Top Banker: Inflation Crisis Not Over

( – Shooting down Joe Biden’s claims that he got the economy under control, JPMorgan Chase CEO Jamie Dimon recently shared his somber perspectives on the economic horizon for the United States.

In his yearly letter to stakeholders, he highlighted several geopolitical and economic issues creating uncertainty: conflicts in Europe and the Middle East and escalating frictions with China, which have, in turn, worsened problems like soaring energy and food costs, inflation and market unpredictability.

Critics have linked these international policy crises to Biden’s weakness and lack of leadership skill on the global stage, which suggests that America’s rivals feel emboldened to act under his administration.

Dimon also highlighted the role of major governmental deficit spending and previous stimulus measures to prop the economy up.

He flagged the need for bigger spending across several areas: transitioning to eco-friendly energy, revamping global supply chains, boosting military spending and managing rising healthcare costs.

He argued these factors could “lead to stickier inflation and higher rates than markets expect.

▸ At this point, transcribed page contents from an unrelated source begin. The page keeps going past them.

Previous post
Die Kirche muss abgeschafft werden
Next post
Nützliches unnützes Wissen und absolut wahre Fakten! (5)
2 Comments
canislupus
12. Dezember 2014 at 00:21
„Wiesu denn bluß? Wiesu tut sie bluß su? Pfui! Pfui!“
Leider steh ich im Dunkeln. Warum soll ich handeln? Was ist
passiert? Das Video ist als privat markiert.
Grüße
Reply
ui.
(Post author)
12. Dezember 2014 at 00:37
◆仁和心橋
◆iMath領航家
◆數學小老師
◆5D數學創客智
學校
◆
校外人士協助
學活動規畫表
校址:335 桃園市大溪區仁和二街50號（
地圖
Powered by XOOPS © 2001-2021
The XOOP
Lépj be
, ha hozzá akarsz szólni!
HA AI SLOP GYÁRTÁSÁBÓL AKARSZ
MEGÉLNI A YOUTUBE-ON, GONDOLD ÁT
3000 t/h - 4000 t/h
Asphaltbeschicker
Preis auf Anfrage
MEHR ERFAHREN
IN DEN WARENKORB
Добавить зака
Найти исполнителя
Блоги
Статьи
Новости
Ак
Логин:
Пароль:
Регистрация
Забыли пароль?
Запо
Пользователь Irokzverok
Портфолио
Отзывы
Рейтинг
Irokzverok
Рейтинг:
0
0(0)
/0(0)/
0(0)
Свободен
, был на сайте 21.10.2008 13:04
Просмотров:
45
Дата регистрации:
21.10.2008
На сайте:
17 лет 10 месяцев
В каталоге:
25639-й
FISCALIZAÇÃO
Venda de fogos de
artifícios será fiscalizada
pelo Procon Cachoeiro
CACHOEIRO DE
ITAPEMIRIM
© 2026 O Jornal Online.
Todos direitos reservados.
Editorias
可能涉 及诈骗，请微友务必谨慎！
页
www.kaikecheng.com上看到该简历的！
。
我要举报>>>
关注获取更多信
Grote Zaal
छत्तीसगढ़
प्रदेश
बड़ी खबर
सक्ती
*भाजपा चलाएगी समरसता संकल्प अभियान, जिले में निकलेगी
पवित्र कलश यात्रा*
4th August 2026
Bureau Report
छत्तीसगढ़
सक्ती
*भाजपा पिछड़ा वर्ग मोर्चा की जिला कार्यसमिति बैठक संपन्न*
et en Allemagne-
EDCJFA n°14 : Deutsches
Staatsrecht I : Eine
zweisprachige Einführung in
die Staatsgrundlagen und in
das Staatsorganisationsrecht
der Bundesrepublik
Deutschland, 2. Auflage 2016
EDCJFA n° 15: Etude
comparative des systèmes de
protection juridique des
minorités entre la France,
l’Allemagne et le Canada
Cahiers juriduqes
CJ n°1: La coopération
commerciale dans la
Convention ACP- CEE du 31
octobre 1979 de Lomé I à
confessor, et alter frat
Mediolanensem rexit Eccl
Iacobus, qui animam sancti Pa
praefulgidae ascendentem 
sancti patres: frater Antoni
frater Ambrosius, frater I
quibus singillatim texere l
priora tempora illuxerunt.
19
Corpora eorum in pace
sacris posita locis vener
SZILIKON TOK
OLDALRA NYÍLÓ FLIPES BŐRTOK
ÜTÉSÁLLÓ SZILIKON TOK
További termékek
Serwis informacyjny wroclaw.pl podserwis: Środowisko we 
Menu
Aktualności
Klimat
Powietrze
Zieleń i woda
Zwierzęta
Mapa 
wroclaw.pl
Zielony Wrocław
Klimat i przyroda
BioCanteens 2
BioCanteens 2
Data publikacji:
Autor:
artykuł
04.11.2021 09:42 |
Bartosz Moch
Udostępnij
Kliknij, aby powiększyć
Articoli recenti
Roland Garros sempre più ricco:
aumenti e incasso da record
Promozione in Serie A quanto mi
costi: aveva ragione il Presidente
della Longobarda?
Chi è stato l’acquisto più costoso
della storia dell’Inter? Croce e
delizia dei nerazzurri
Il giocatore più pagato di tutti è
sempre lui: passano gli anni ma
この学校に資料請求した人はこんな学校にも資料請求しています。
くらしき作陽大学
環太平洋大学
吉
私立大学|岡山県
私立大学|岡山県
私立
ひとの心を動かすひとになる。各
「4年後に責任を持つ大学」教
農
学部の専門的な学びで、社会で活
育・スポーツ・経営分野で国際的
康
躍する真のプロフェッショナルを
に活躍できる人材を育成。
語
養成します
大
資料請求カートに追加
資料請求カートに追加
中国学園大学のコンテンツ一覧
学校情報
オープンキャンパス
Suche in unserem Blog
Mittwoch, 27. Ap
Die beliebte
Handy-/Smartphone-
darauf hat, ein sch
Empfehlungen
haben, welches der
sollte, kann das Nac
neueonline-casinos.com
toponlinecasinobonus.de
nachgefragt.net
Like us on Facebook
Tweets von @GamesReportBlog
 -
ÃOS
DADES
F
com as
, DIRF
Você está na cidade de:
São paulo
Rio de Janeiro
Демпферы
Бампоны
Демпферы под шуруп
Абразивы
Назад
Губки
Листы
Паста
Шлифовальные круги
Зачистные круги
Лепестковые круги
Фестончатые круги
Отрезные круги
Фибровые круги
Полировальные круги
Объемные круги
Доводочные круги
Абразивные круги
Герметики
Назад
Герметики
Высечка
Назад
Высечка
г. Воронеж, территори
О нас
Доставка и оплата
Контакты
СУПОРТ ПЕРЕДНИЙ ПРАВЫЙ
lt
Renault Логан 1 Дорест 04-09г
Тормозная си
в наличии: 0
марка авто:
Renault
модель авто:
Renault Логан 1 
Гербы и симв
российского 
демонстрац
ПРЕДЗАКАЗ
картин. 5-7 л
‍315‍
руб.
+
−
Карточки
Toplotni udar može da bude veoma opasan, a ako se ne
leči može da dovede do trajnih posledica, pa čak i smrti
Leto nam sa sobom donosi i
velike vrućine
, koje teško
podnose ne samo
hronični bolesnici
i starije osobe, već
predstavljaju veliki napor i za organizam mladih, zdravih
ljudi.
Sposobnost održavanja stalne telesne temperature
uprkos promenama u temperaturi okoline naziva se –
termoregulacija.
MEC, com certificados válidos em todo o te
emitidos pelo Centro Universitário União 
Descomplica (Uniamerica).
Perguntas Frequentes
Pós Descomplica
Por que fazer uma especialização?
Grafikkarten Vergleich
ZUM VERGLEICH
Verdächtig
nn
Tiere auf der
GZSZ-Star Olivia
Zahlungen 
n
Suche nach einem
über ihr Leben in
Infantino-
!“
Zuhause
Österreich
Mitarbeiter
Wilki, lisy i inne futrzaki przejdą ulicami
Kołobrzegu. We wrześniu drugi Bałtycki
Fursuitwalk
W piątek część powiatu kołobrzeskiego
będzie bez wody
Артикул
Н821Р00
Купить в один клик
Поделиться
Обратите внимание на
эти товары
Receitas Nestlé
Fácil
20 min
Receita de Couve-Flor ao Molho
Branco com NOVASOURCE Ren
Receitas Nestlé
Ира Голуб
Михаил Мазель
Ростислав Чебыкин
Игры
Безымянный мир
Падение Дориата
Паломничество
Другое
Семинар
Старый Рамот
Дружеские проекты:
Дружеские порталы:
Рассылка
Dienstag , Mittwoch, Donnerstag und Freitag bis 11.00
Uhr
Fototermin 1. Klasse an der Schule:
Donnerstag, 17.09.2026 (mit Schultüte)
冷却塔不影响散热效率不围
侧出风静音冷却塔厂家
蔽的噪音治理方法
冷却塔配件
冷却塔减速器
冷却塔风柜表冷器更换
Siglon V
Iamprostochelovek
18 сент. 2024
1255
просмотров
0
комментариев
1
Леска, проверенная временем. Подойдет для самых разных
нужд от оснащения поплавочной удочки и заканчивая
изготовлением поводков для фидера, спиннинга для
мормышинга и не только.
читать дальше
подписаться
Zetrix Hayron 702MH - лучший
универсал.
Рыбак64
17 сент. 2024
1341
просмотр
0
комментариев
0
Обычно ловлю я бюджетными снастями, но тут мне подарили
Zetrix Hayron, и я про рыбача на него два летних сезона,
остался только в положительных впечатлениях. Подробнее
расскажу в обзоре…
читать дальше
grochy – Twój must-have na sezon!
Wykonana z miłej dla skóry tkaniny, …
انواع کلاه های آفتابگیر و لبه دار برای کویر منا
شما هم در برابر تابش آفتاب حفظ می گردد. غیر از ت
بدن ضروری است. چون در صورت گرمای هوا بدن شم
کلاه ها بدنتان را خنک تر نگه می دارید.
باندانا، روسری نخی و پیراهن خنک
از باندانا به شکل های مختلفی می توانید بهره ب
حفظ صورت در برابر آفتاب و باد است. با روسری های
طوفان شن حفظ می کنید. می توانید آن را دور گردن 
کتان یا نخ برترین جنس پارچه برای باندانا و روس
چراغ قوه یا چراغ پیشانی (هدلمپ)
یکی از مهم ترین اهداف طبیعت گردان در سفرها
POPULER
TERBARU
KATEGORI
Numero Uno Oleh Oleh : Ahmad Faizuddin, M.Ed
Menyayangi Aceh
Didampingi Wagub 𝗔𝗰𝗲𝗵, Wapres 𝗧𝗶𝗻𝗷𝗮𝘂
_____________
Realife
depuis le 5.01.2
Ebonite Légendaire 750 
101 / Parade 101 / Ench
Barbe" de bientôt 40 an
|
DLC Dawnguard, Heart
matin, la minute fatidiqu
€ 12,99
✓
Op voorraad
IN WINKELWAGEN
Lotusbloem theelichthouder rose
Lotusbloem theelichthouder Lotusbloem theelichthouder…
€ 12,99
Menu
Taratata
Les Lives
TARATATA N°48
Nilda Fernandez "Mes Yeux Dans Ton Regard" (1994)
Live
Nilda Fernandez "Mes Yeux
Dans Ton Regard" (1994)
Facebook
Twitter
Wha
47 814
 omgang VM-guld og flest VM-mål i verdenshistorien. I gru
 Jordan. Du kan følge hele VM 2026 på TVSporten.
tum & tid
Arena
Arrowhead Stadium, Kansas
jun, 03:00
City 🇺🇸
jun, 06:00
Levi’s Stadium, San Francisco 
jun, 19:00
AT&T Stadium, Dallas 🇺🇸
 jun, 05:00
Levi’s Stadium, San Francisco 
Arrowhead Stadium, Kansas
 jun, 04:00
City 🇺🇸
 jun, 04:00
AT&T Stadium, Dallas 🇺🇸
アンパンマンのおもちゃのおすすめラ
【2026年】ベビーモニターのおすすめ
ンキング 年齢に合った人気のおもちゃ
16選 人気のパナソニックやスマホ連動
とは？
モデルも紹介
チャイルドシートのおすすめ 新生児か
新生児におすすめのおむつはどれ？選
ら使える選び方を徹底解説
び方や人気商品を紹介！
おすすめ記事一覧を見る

Furthermore, there are downside risks to watch.”

He expressed concern over the short-term focus dominating economic discourse instead of taking up a more long-term perspective.

“For example, today there is tremendous interest in monthly inflation data, although it seems to me that every long-term trend I see increases inflation relative to the last 20 years,” he observed.

He added that factors like the trillions in fiscal spending, investments for the green economy, global remilitarization, and shifts in global trade are clear inflationary forces that conventional models might fail to capture fully.

Although there is market optimism for a “soft landing” of the U.S. economy, Dimon questioned how real the claims of steady growth and declining inflation and interest rates were.

He also slammed the excessive focus on short-term inflation data and minor interest rate adjustments.

Dimon cautioned against feeling content and warned that inflation could surge once again, possibly exceeding 8%, and about a range of economic scenarios from robust growth with moderate inflation to stagflation—a combination of recession and inflation.